= James E. McConnell =

James Edwin McConnell (15 July 1903 - 4 May 1995) was a British book and magazine cover artist best known for Western and historical subjects.

==Life==
Born in Bedlington, Northumberland, McConnell worked for a local blockmaker before moving to London where he continued in the same trade whilst studying part-time at St. Martin's School. He went freelance in 1933, working through the Partridge Agency with whom he remained until 1953.

McConnell's early freelance work was in advertising and designing book covers. After the Second World War he established himself as one of the leading artists for the burgeoning paperback market. For British readers, his Western covers were the essence of the Wild West, albeit the Hollywood version, with their clean cut, square-jawed cowboy heroes riding through sun drenched landscapes.

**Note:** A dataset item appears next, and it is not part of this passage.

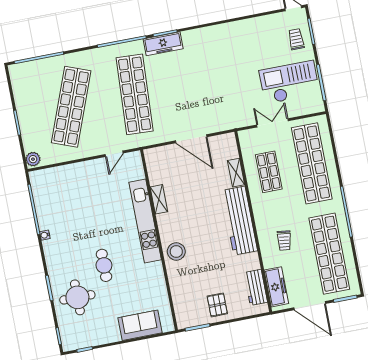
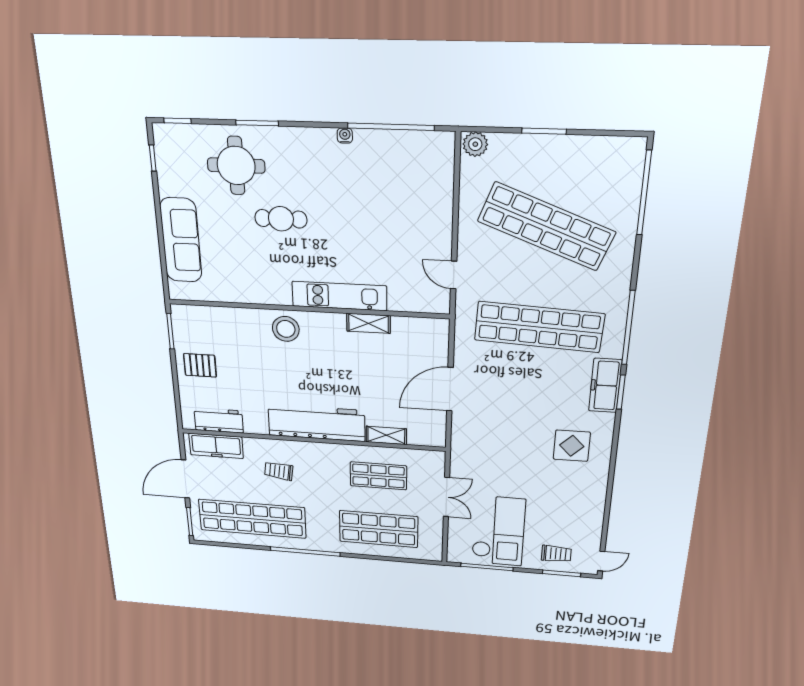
display table: (211, 52) -> (572, 446), added
shop shelf: (312, 163) -> (379, 529), width x0.71
kitchen unit: (145, 221) -> (339, 296), width x0.73
sofa: (140, 325) -> (181, 240), width x1.36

McConnell was widely employed to tackle other genres, producing covers for Collins Crime Club and Thriller Book Club titles. He was one of the main cover artists on Look and Learn, the educational weekly, where he proved he was the master of any subject his editors required. Over the years, McConnell painted over 1,000 covers and frontispiece illustrations. He also contributed to the artwork in the American Roll of Honour, which lies in the American Chapel, St Paul's Cathedral, London.

As he was primarily a paperback cover artist, McConnell has rarely come to the attention of critics, although an exhibition of his Western artwork was held at the Association of Illustrators Gallery in London in 1976.